Problem
The lines to be copied are those below that contain "input".

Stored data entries
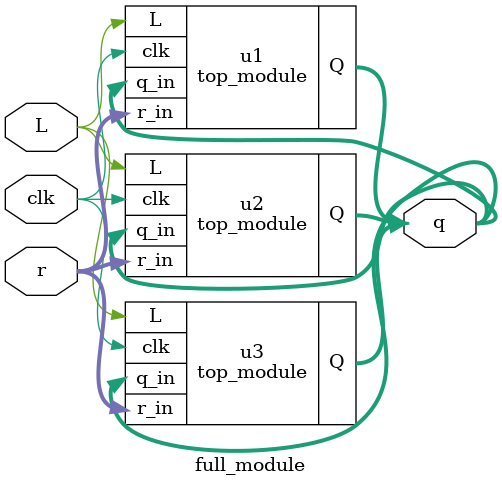
<source format=sv>
module top_module(
    input clk,
    input L,
    input [2:0] q_in,
    input [2:0] r_in,
    output reg [2:0] Q
);

    always @(posedge clk) begin
        if (L) begin
            Q <= r_in;
        end else begin
            Q <= {Q[1] ^ Q[2], Q[0], Q[2]};
        end
    end

endmodule
module full_module (
    input [2:0] r,
    input L,
    input clk,
    output reg [2:0] q
);

    top_module u1(
        .clk(clk),
        .L(L),
        .q_in(q),
        .r_in(r),
        .Q(q)
    );

    top_module u2(
        .clk(clk),
        .L(L),
        .q_in(q),
        .r_in(r),
        .Q(q)
    );

    top_module u3(
        .clk(clk),
        .L(L),
        .q_in(q),
        .r_in(r),
        .Q(q)
    );

endmodule

</source>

Task result
    input clk,
    input L,
    input [2:0] q_in,
    input [2:0] r_in,
    input [2:0] r,
    input L,
    input clk,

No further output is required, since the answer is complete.